L'analisi. L’italiano che cambia
- Freedom Pentimalli
Negli ultimi giorni si è sentito molto parlare della denuncia sottoscritta da 600 accademici riguardo al “declino della lingua italiana”. In un articolo al riguardo su Repubblica (10 febbraio, pag. 39) Raffaella De Santis tira le somme con una frase che mi ha colpito perché aiuta a riflettere. La riporto in corsivo:
«Gramsci, studente di filologia, diceva che quando si agitano questioni di linguaggio c’è qualche sommovimento sociale in atto. Non può essere una semplice questione di vocabolario, chi parla male in genere vive male»
Il dato inconfutabile in tutta questa storia resta che in Italia non si sono mai avute così tante persone laureate come oggigiorno. Da una parte, quindi, un’istruzione di massa di alto livello, dall’altra un italiano sgrammaticato. Sembra un ossimoro, ma la figura del laureato dall’italiano insicuro è seriamente attuale.
Non sono del tutto d’accordo con i 600, però. Sarò in minoranza, ma non lo faccio per principio. Da che mondo è mondo, le grammatiche sono sempre arrivate dopo l’oralità, si è prima parlato e dopo scritto, si è prima scritto di tutto e poi si sono cercate le regole, le si sono messe insieme: così sono nate le grammatiche. Una grammatica è un tentativo continuo di fissare ciò che in una fase storica è corretto da ciò che non lo è. Influisce sull’oralità, ma è l’oralità che avrà l’ultima parola, sarà lei a consacrare l’uso o l’oblio di una parola, di un costrutto e via dicendo.
Ma veniamo a Gramsci. Oggi in Italia si vive male? Cosa significa vivere male? E chi parla bene, invece, vive bene? Una base comune dev’esserci, le cose sono interconnesse senz’altro. Se pensiamo che una persona “che ha le idee chiare”, che sa esprimersi con efficacia e ricercatezza, che gestisce con disinvoltura diversi registri linguistici, se riteniamo insomma che questa persona abbia molte possibilità di “vivere bene”, saremo arrivati al nocciolo della questione.
Abbi cura delle parole che usi, ci costruirai le tue idee.
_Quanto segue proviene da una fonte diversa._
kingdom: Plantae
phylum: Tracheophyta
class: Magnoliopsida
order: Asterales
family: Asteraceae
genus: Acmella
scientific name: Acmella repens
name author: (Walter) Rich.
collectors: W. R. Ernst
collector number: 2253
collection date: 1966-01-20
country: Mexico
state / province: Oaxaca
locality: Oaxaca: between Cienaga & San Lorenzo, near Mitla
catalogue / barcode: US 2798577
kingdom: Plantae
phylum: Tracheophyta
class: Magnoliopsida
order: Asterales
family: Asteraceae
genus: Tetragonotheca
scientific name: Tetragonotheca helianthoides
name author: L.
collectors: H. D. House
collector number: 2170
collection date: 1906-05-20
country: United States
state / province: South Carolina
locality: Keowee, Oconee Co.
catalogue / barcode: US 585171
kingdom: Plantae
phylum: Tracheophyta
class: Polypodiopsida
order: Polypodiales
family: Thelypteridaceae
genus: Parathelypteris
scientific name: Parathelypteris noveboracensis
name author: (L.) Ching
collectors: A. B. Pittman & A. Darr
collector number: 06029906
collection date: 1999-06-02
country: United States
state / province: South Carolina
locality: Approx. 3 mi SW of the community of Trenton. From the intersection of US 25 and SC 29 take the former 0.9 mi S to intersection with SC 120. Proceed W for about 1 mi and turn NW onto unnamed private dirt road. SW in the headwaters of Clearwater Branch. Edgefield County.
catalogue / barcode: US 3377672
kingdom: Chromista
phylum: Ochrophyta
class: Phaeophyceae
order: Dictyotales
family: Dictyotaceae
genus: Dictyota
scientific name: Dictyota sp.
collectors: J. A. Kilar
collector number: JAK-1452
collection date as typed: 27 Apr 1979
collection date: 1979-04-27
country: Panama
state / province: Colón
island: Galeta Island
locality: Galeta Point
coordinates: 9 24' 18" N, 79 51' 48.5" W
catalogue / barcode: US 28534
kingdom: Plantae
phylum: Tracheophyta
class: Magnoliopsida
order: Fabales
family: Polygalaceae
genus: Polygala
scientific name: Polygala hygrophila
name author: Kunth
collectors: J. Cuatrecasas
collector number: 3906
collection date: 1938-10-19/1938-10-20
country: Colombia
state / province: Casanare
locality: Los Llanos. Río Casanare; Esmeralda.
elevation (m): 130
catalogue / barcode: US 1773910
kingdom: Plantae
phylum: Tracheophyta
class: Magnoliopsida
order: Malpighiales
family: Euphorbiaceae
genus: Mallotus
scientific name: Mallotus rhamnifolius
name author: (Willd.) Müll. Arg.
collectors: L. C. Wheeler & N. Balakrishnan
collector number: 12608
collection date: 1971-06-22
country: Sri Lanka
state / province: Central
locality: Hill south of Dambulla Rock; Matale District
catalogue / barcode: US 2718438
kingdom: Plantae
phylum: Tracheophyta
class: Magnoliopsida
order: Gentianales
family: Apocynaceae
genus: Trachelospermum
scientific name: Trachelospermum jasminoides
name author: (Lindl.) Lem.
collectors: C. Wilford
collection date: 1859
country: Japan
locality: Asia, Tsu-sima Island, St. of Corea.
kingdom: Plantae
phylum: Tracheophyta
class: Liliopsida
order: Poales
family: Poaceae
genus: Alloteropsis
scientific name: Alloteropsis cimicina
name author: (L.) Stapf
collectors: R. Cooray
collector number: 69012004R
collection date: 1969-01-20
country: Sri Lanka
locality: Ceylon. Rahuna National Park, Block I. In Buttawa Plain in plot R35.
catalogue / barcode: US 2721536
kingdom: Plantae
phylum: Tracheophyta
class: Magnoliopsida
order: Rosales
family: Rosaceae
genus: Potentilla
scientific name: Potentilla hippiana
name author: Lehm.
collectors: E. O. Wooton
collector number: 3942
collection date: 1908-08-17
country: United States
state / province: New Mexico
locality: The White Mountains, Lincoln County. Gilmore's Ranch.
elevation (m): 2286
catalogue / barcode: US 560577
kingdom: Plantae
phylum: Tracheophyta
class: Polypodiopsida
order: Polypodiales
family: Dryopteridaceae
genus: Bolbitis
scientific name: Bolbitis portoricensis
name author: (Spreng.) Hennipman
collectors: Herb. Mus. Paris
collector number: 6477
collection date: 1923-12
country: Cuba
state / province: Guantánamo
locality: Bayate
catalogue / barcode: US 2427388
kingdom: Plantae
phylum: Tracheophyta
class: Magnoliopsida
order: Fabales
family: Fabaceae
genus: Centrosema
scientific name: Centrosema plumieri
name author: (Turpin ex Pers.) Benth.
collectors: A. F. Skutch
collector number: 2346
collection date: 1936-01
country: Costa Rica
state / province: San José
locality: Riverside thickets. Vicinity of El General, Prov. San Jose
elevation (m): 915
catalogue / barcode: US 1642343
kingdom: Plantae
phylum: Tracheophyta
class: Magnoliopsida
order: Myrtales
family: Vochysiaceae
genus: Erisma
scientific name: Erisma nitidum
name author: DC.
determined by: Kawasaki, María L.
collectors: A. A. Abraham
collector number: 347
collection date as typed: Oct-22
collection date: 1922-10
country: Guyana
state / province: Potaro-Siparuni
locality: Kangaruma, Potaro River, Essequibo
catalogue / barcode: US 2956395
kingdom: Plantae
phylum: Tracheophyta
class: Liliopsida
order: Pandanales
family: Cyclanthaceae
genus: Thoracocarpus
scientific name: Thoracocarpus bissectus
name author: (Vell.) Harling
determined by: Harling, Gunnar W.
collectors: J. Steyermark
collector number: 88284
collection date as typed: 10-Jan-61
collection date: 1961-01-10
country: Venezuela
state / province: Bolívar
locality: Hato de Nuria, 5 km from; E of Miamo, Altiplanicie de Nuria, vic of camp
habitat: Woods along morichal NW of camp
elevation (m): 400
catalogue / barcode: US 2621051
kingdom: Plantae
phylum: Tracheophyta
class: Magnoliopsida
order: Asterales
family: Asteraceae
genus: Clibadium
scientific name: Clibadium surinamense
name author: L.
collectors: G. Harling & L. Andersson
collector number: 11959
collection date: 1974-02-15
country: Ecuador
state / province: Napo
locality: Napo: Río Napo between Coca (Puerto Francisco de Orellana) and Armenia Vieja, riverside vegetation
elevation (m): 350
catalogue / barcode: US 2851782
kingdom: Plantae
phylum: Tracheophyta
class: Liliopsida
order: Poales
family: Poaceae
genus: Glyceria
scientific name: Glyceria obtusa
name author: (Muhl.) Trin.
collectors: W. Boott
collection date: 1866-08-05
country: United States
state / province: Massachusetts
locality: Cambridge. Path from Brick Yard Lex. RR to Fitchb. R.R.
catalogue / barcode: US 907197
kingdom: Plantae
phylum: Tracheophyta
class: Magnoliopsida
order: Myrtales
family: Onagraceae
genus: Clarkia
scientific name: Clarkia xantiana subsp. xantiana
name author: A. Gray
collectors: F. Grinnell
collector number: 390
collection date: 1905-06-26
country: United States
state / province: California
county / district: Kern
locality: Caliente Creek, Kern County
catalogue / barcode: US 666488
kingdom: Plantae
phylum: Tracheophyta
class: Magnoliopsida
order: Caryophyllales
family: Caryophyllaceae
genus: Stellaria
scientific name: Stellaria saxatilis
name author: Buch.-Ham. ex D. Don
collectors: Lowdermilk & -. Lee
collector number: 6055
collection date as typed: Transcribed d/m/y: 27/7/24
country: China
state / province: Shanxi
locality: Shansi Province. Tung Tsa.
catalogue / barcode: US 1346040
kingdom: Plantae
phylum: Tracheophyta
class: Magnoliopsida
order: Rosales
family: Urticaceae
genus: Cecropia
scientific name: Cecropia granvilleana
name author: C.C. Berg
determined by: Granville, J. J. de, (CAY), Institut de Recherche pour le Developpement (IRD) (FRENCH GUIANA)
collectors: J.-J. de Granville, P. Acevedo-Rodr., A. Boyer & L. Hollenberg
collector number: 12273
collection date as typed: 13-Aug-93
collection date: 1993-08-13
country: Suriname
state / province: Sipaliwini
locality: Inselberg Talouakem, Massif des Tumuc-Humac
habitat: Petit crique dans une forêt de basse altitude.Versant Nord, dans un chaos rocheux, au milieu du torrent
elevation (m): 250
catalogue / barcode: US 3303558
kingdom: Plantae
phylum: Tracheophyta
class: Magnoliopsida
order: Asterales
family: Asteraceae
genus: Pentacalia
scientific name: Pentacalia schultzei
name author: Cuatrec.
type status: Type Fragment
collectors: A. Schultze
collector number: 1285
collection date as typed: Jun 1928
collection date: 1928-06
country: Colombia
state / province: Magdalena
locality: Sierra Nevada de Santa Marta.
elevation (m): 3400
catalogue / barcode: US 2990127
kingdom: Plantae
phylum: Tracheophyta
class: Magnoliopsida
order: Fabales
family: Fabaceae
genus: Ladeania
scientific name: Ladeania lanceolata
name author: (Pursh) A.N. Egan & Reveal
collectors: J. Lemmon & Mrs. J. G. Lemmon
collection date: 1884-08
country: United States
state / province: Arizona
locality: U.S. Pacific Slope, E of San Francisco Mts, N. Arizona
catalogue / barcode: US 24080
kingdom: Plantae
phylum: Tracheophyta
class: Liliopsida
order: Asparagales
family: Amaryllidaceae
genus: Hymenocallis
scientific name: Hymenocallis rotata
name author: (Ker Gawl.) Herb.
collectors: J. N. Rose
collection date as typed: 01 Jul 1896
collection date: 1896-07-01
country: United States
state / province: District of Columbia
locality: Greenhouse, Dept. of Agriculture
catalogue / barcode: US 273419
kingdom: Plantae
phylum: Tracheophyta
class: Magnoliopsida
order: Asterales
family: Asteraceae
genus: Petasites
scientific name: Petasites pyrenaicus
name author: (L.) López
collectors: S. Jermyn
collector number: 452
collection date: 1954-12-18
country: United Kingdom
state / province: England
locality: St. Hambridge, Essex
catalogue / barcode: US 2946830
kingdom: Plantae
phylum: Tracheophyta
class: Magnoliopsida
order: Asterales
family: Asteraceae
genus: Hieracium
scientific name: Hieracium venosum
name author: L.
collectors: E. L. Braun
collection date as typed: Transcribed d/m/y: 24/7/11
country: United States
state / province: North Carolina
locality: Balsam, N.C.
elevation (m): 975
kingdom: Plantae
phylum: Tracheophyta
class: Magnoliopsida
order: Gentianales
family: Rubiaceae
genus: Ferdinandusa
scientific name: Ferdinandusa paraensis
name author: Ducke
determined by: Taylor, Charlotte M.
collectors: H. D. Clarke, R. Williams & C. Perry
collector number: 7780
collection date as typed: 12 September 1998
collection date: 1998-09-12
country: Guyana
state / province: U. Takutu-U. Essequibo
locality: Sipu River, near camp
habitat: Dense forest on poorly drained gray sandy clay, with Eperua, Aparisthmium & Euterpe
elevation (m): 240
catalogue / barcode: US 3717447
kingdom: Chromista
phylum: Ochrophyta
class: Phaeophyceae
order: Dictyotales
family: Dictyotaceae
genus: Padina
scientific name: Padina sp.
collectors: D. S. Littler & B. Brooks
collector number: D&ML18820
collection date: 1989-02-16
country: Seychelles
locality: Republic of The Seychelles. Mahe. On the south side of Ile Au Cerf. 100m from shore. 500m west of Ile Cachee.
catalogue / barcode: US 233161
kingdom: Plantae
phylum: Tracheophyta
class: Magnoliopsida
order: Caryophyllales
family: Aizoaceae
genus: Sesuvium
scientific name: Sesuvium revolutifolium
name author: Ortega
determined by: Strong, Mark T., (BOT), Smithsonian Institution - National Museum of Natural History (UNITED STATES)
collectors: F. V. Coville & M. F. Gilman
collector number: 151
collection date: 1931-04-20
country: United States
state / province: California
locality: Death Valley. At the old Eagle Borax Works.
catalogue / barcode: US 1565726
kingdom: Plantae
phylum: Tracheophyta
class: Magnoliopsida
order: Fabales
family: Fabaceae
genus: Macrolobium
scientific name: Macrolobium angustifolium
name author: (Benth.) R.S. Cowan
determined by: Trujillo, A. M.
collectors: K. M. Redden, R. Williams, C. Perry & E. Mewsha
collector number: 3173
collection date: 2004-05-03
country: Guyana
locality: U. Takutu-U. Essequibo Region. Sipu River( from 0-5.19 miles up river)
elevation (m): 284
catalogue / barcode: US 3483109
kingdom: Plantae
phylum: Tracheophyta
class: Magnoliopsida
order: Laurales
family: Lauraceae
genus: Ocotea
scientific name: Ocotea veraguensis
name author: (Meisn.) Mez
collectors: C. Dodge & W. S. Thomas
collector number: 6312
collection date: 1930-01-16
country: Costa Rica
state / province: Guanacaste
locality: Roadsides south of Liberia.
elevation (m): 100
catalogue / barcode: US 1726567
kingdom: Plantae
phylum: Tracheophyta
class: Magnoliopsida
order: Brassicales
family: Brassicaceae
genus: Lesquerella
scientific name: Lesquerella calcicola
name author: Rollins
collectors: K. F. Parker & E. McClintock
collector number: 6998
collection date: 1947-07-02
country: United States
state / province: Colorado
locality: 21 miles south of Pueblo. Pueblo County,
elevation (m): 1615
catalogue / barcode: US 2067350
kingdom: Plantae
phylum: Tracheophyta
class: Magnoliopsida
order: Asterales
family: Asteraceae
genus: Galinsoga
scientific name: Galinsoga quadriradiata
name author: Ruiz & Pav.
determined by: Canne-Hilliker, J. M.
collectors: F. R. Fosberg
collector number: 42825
Abbi cura delle tue idee, ti porteranno a delle azioni. Abbi cura delle tue azioni, diventeranno le tue abitudini. Abbi cura delle tue abitudini, costituiranno la tua persona. Questo percorso è un ingranaggio e la grammatica ne è l’olio. Oggi si “agitano questioni di linguaggio” perché si è vicini ad una nuova grammatica, la si parla già: lui e non egli in funzione di soggetto, imperfetti ovunque al posto di congiuntivi, il che 10 volte nella stessa frase, il congiuntivo che sembra un terno al lotto, gli per riferirsi ad una donna al posto di le quando è complemento di termine, eccetera eccetera eccetera.
Le lingue, come ogni cosa, sono regolate dall’economia. Tendono a semplificarsi, ad essere alla portata di tutti, è un processo democratico. Ma una lingua semplificata non deve essere per forza sinonimo di una lingua incapace di esprimere complessità. In altre parole, se un italiano “sgrammaticato” e semplificato trova il modo di continuare ad essere analitico, ben venga. Se questa semplificazione invece porterà ad un appiattimento della capacità di ragionare siamo nei guai.
La lingua che parliamo fa da specchio a quanto abbiamo dentro, è lì che sta cambiando qualcosa, e le nostre parole ed il modo di usarle non sono che il primo campanello d’allarme. Quindi Gramsci condensava in una frase una profonda verità: il paradigma (la modalità) della “nuova” comunicazione si sta mostrando arbitrario, semplificativo e irrispettoso nei confronti della grammatica. E, da specchio, ne consegue che le nuove generazioni adottano una posizione di anarchia e si mostrano irrispettose verso le vecchie generazioni = grammatiche. Una grammatica non è mai solo una questione di lingua, quindi, ma un codice di comportamenti. Ed è quel codice di comportamenti che sta completamente cambiando in Italia. Resta da vedere se in positivo o in negativo.